[Recorded data]
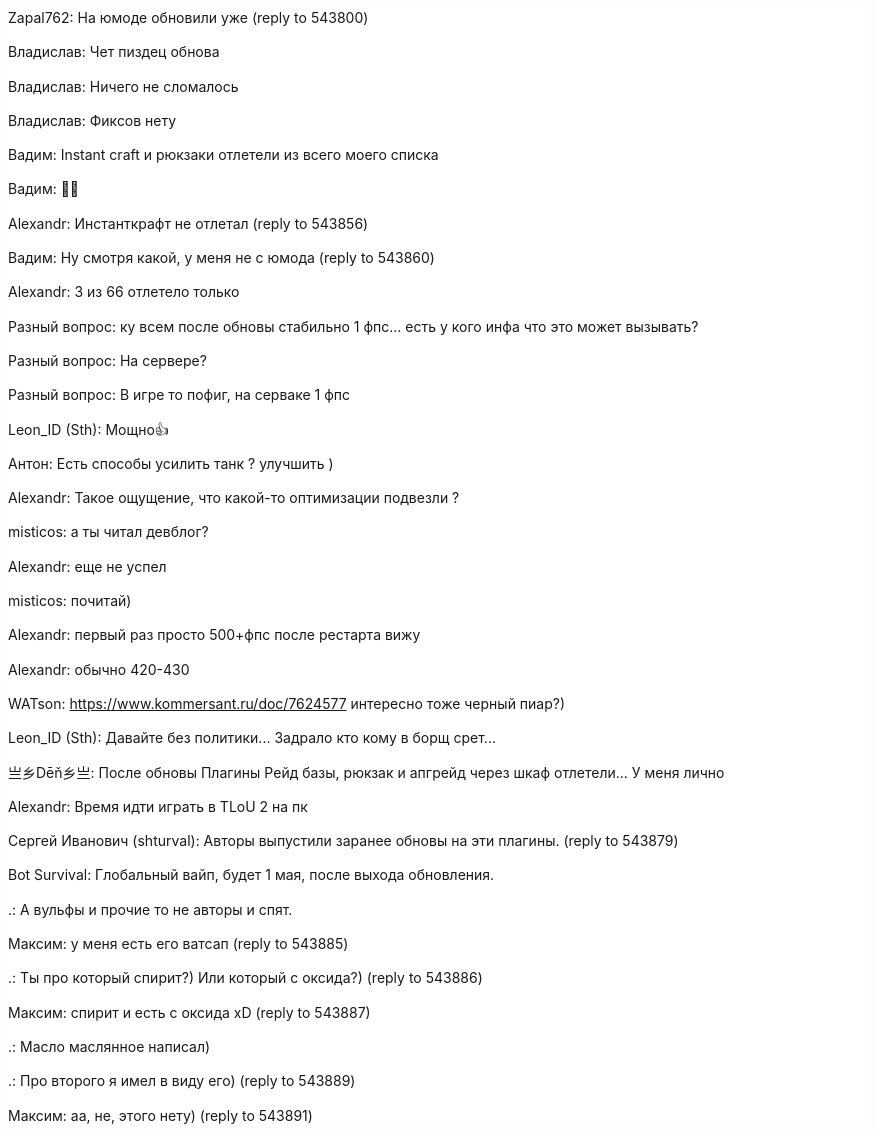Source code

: Zapal762: На юмоде обновили уже (reply to 543800)

Владислав: Чет пиздец обнова

Владислав: Ничего не сломалось

Владислав: Фиксов нету

Вадим: Instant craft и рюкзаки отлетели из всего моего списка

Вадим: 🤷‍♂️

Alexandr: Инстанткрафт не отлетал (reply to 543856)

Вадим: Ну смотря какой, у меня не с юмода (reply to 543860)

Alexandr: 3 из 66 отлетело только

Разный вопрос: ку всем после обновы стабильно 1 фпс... есть у кого инфа что это может вызывать?

Разный вопрос: На сервере?

Разный вопрос: В игре то пофиг, на серваке 1 фпс

Leon_ID (Sth): Мощно👍

Антон: Есть способы усилить танк ? улучшить )

Alexandr: Такое ощущение, что какой-то оптимизации подвезли ?

misticos: а ты читал девблог?

Alexandr: еще не успел

misticos: почитай)

Alexandr: первый раз просто 500+фпс после рестарта вижу

Alexandr: обычно 420-430

WATson: https://www.kommersant.ru/doc/7624577 интересно тоже черный пиар?)

Leon_ID (Sth): Давайте без политики... Задрало кто кому в борщ срет...

亗乡Dēň乡亗: После обновы Плагины Рейд базы, рюкзак и апгрейд через шкаф отлетели... У меня лично

Alexandr: Время идти играть в TLoU 2 на пк

Сергей Иванович (shturval): Авторы выпустили заранее обновы на эти плагины. (reply to 543879)

Bot Survival: Глобальный вайп, будет 1 мая, после выхода обновления.

.: А вульфы и прочие то не авторы и спят.

Максим: у меня есть его ватсап (reply to 543885)

.: Ты про который спирит?) Или который с оксида?) (reply to 543886)

Максим: спирит и есть с оксида xD (reply to 543887)

.: Масло маслянное написал)

.: Про второго я имел  в виду его) (reply to 543889)

Максим: аа, не, этого нету) (reply to 543891)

(WHAT YOU HAVE TO DO) Word-for-word output of every record is needed, with images omitted.

(SOLUTION FOR THIS PROBLEM)
Source code

: Zapal762: На юмоде обновили уже (reply to 543800)

Владислав: Чет пиздец обнова

Владислав: Ничего не сломалось

Владислав: Фиксов нету

Вадим: Instant craft и рюкзаки отлетели из всего моего списка

Вадим: 🤷‍♂️

Alexandr: Инстанткрафт не отлетал (reply to 543856)

Вадим: Ну смотря какой, у меня не с юмода (reply to 543860)

Alexandr: 3 из 66 отлетело только

Разный вопрос: ку всем после обновы стабильно 1 фпс... есть у кого инфа что это может вызывать?

Разный вопрос: На сервере?

Разный вопрос: В игре то пофиг, на серваке 1 фпс

Leon_ID (Sth): Мощно👍

Антон: Есть способы усилить танк ? улучшить )

Alexandr: Такое ощущение, что какой-то оптимизации подвезли ?

misticos: а ты читал девблог?

Alexandr: еще не успел

misticos: почитай)

Alexandr: первый раз просто 500+фпс после рестарта вижу

Alexandr: обычно 420-430

WATson: https://www.kommersant.ru/doc/7624577 интересно тоже черный пиар?)

Leon_ID (Sth): Давайте без политики... Задрало кто кому в борщ срет...

亗乡Dēň乡亗: После обновы Плагины Рейд базы, рюкзак и апгрейд через шкаф отлетели... У меня лично

Alexandr: Время идти играть в TLoU 2 на пк

Сергей Иванович (shturval): Авторы выпустили заранее обновы на эти плагины. (reply to 543879)

Bot Survival: Глобальный вайп, будет 1 мая, после выхода обновления.

.: А вульфы и прочие то не авторы и спят.

Максим: у меня есть его ватсап (reply to 543885)

.: Ты про который спирит?) Или который с оксида?) (reply to 543886)

Максим: спирит и есть с оксида xD (reply to 543887)

.: Масло маслянное написал)

.: Про второго я имел  в виду его) (reply to 543889)

Максим: аа, не, этого нету) (reply to 543891)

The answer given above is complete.